Cooling is a major issue when using four 9800GX2 in tandem. We decided to use air-cooling, as water-cooling would make the system more complicated than necessary. Surprisingly, standard air-cooling works very well, as long as the side panel remains open. The standard Lian-Li PC-P80 side panel has no fans or ventilation holes, so it is not suited for our setup. We are currently waiting for a windowed side-panel, which can then either be fully opened (removing the plexi-glass) or partially opened to install a fan. That said, with the side panel removed, all GPUs run stable at 55°C idle, and 86°C under full load. Even with a 20% overclock of the shader-clocks on all cards, temperatures stay below 100°C under full load. Clearly, such high temperatures will restrict the lifetime of this system. However, for its price, a new system can easily be bought within one or two years.

Don't you need SLI?

SLI cannot be used within the NVIDIA CUDA programming model. Moreover, we don't even need SLI for our application, as our GPU computation involves no communication between the GPUs.

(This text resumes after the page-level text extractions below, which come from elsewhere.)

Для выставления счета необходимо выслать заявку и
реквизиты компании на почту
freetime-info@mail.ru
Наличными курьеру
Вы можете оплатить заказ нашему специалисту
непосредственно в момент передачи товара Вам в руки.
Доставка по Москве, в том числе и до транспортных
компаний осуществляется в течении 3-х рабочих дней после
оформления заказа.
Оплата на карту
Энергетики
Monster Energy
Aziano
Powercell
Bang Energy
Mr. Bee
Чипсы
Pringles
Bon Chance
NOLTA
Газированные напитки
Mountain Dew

Surprisingly, the FASTRA does not even have a SLI motherboard! It uses a crossfire motherboard with the AMD 780 chipset. The basic driver needs for such a system are twofold: the motherboard BIOS must be able to support eight separate GPUs and the NVIDIA drivers must be able to detect four 9800GX2 cards and use them as eight separate GPUs. We were not sure beforehand if this would work, but it turns out to work exactly as planned.

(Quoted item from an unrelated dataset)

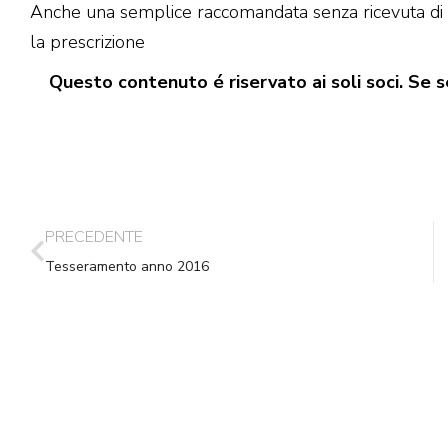
Anche una semplice raccomandata senza ricevuta di 
la prescrizione
Questo contenuto é riservato ai soli soci. Se se
PRECEDENTE
Tesseramento anno 2016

Would it be faster to use 9800GTX cards?

A 9800GTX card is faster than a single GPU on the 9800GX2 card. For games, using two GPUs typically does not result in double framerates. For our tomography computations, doubling the number of GPUs does result in double computation speed. Therefore, using 9800GX2 cards provides us with much more computation power than using 9800GTX cards.

Comments from the experts

Designing, building and testing FASTRA was quite a risky undertaking. Therefore, we continuously consulted the expert community on several public web forums, and obtained lots of advice doing so. Some comments that we received:

  • MSI helpdesk: "In theory you can install four dual-GPU cards to use. By the way, as MSI has not tested this configuration, MSI takes no responsibility for any damage caused by improper use or lack of technical expertise."
  • A public hardware forum: "What exactly are you planning to do with 8 GPUs if you aren't doing 3D acceleration or rendering? I don't work for NASA but I seriously doubt if any application in the world would require such a high end GPU setting."
  • A public hardware forum: "Just a guess, but I'd think you are going to need water cooling for the thing not to melt."
  • A public hardware forum: "Being a computer scientist I'm sure you have done your research and realize by now that (4) 9800 GX2 graphics cards (giving you in your situation) a proposed 8 GPUs with which to do computations is a complete and utter waste of time because the software that runs these cards is not designed to have all four cards working as a team."